可以看到,每个数据集的独立对象里面其实是有该样品的表型信息,但是没有临床属性,它存储在另外一个对象。可以看到,34个数据集合起来是2719个样品,而且它们总共是139个临床属性啦。
探索这个临床属性的代码如下:
代码语言:javascript复制data(clinicalData)
#look at some of the clinical variable name definitions
clinicalData$clinicalVarDef[c(1:2),]
#Check out the treatment information.
#just do first three patients
head(clinicalData$clinicalTable)[c(1:3),
c(112:ncol(clinicalData$clinicalTable))]
#how many had chemotherapy?
numChemoPatients <- length(which(
clinicalData$clinicalTable$chemotherapyClass==1))
#around 1500 had chemotherapy
numChemoPatients
#which patients specifically had a taxane chemotherapy?
numChemoTaxane <- length(which(clinicalData$clinicalTable$taxane==1))
numChemoTaxane
#how many had adjuvant therapy?
numAdjPatients <- length(which(
clinicalData$clinicalTable$neoadjuvant_or_adjuvant=="adj"))
#over a 1000 had (documented) adjuvant therapy
numAdjPatients
#how many patients have non-NA OS binary data?
length(which(!is.na(clinicalData$clinicalTable$OS)))
#how many have OS data in the more granular form of months until OS?
#this variable includes studies that had a cieling for tracking OS
length(which(!is.na(clinicalData$clinicalTable$OS_months_or_MIN_months_of_OS)))
#how many patients have OS information that is definitively
#followed up until their death (details on how studies collect OS data can be surprising!)

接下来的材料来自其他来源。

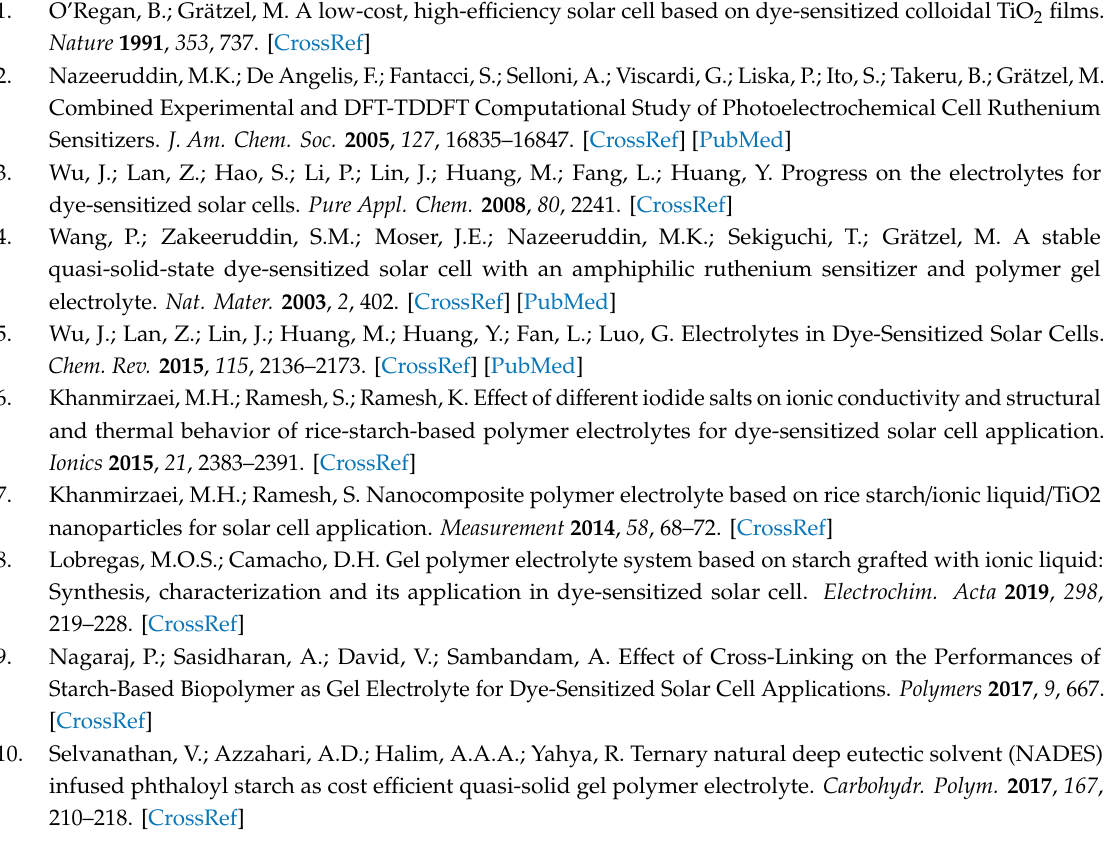
Figure S1: Amplitude sweep curves of PhSt-HEC-DMF gel electrolytes with LiI; Figure S2: Amplitude sweep curves of PhSt-HEC-DMF gel electrolytes with TPAI; Figure S3: Tack test curves of PhSt-HEC-DMF gel electrolytes with (a) LiI and (b) TPAI; Figure S4: FTIR spectra of PhSt-HEC-DMF gel electrolytes with (a) LiI and (b)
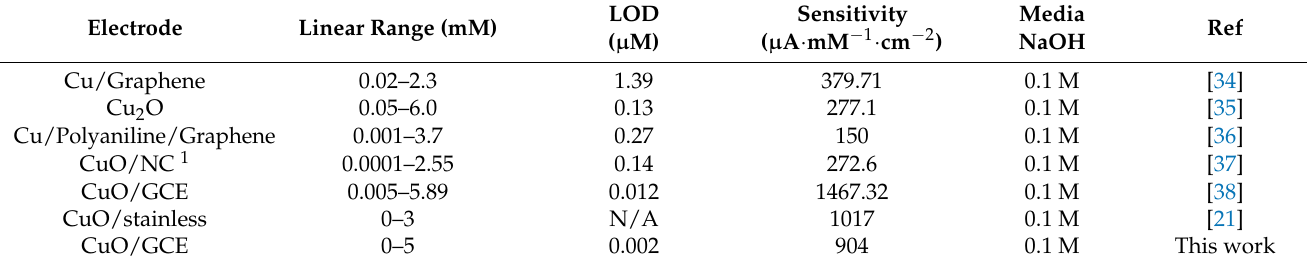
Table 1. Copper and copper oxide-based electrodes for glucose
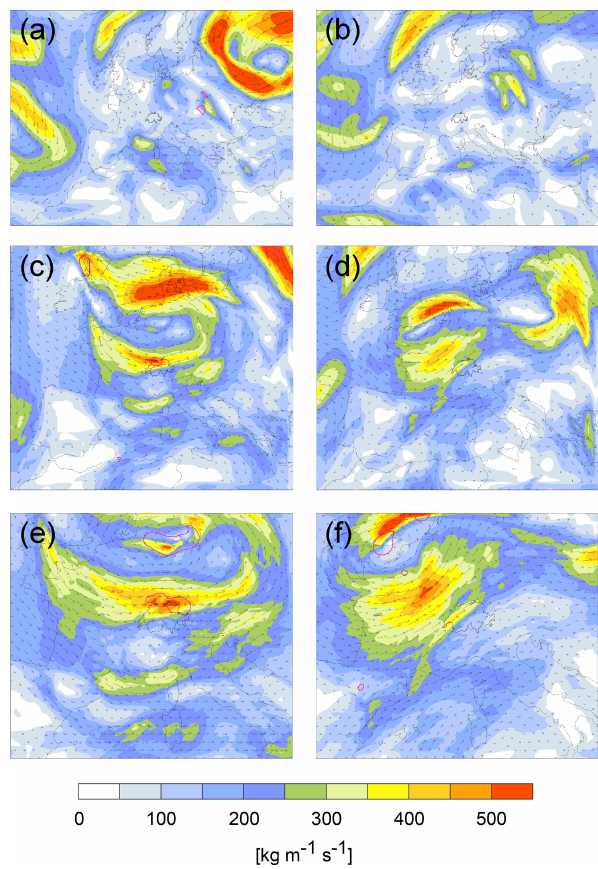
Figure 8. As in Fig. 6, but for 13 June 1876 00:00UTC, and for different maximum (#43) and minimum (#46)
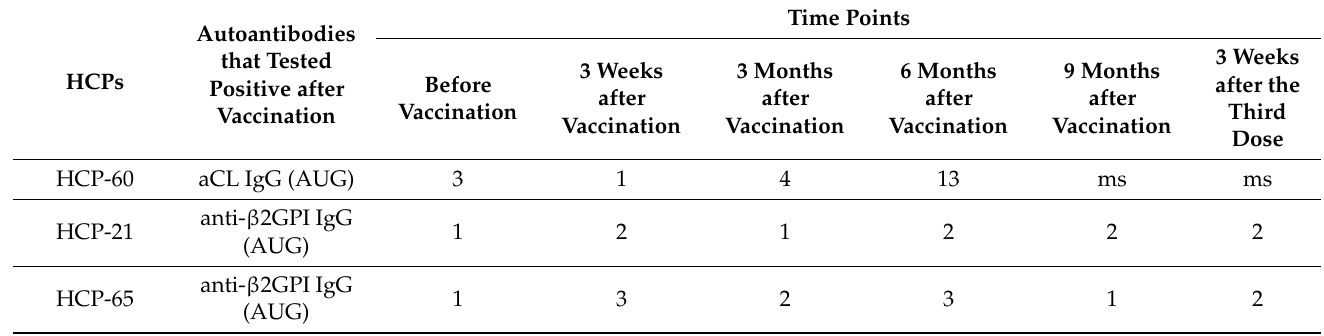
Table 4. Longitudinal data from HCPs who developed aPL during the observation period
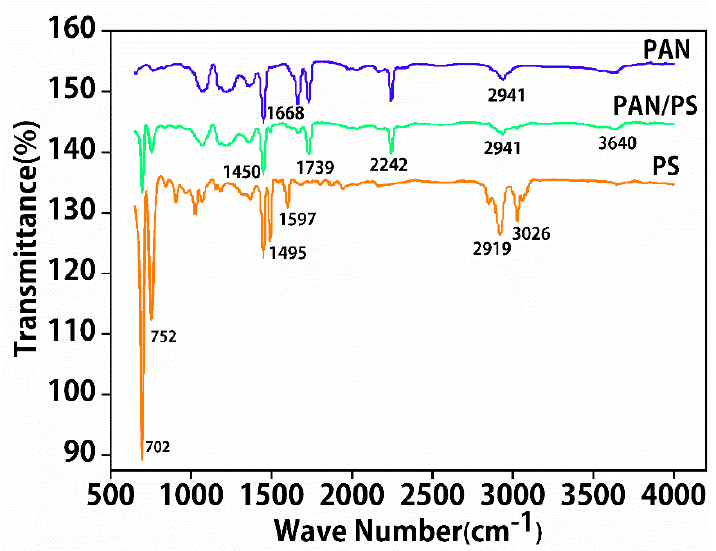
Figure 3. FTIR spectra of PAN nanofibers and PAN/PS composite nanofibers.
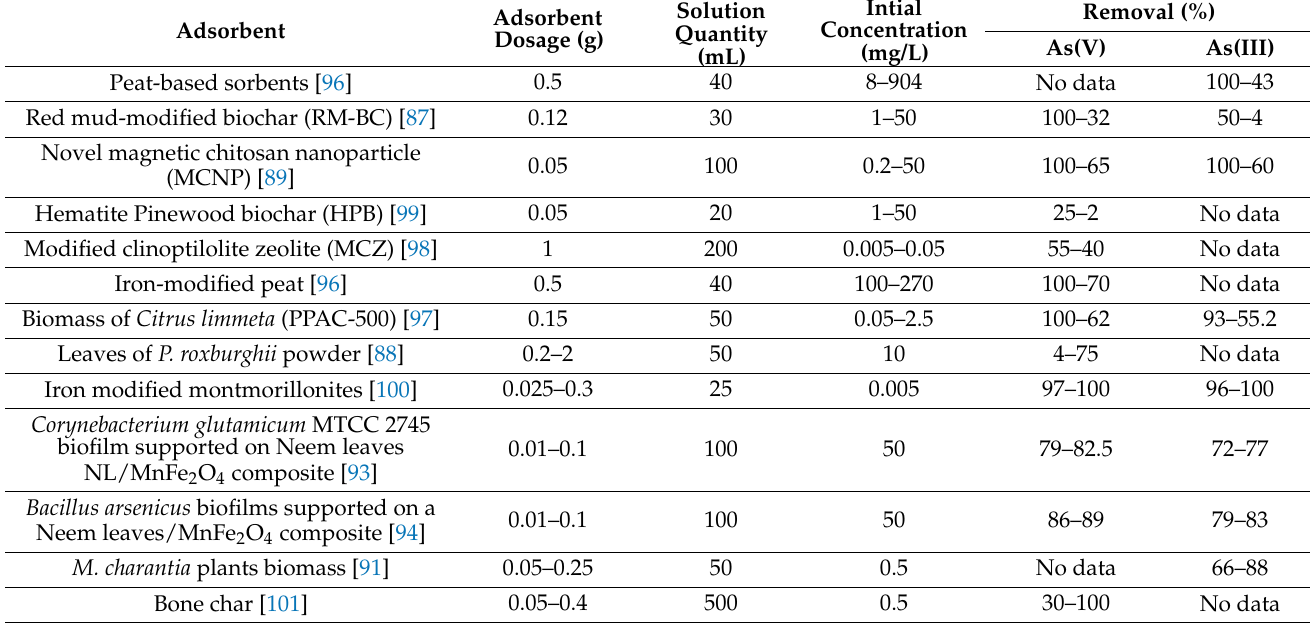
Table 2. Some studies related to initial As concentration and adsorbent dosage impact on As adsorption capacity.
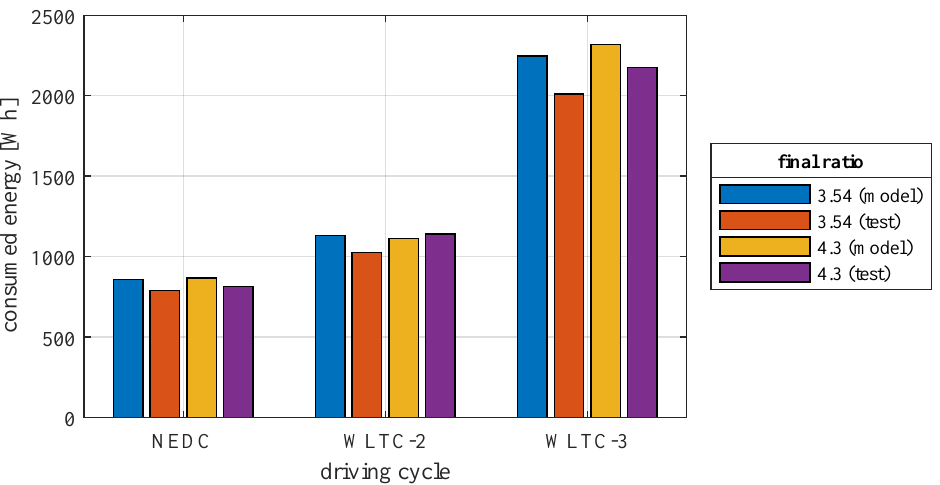
Figure 14. Energy consumed in driving cycles with final ratios 4.3 and 3.54. Model and test results are compared for both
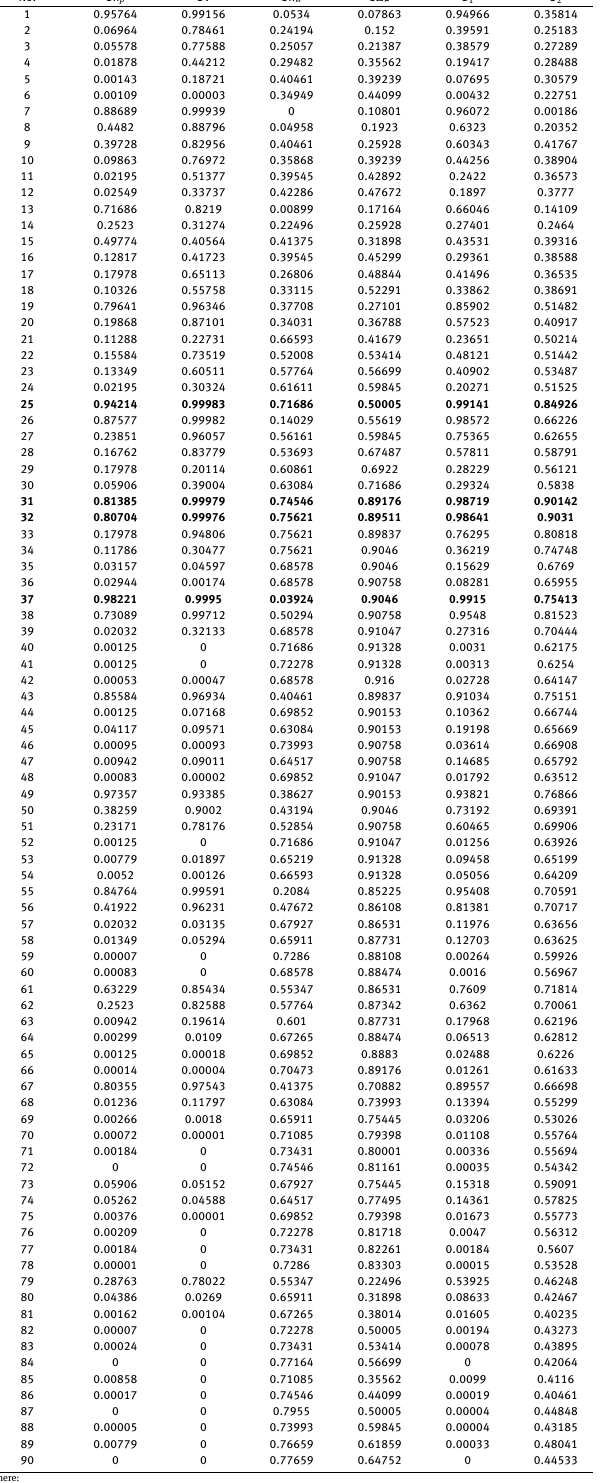
Table 4: Summary of partial and overall desirabilities for tested samples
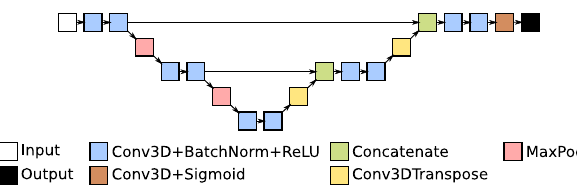
Figure 2. Basic U-Net architecture with three multi-scale layers.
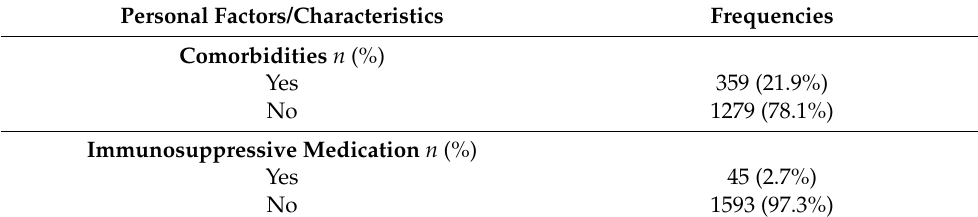
Table 1. Cont. Personal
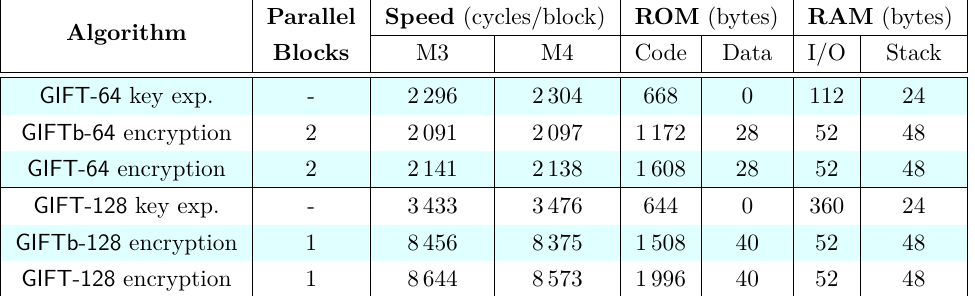
Table 3: Naive bitsliced implementation results on ARM Cortex-M3 and M4 for various versions of GIFT . Algorithm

length(which(!is.na(clinicalData$clinicalTable$OS_up_until_death)))
这个包还提供了一个数据处理函数:The wrapper function processExpressionSetList() completes all these post-processing steps on a list of S4 ExpressionSet objects like the curatedBreastDataExprSetList.rda list provided in this package.
不过,我觉得没有不要使用它的函数了。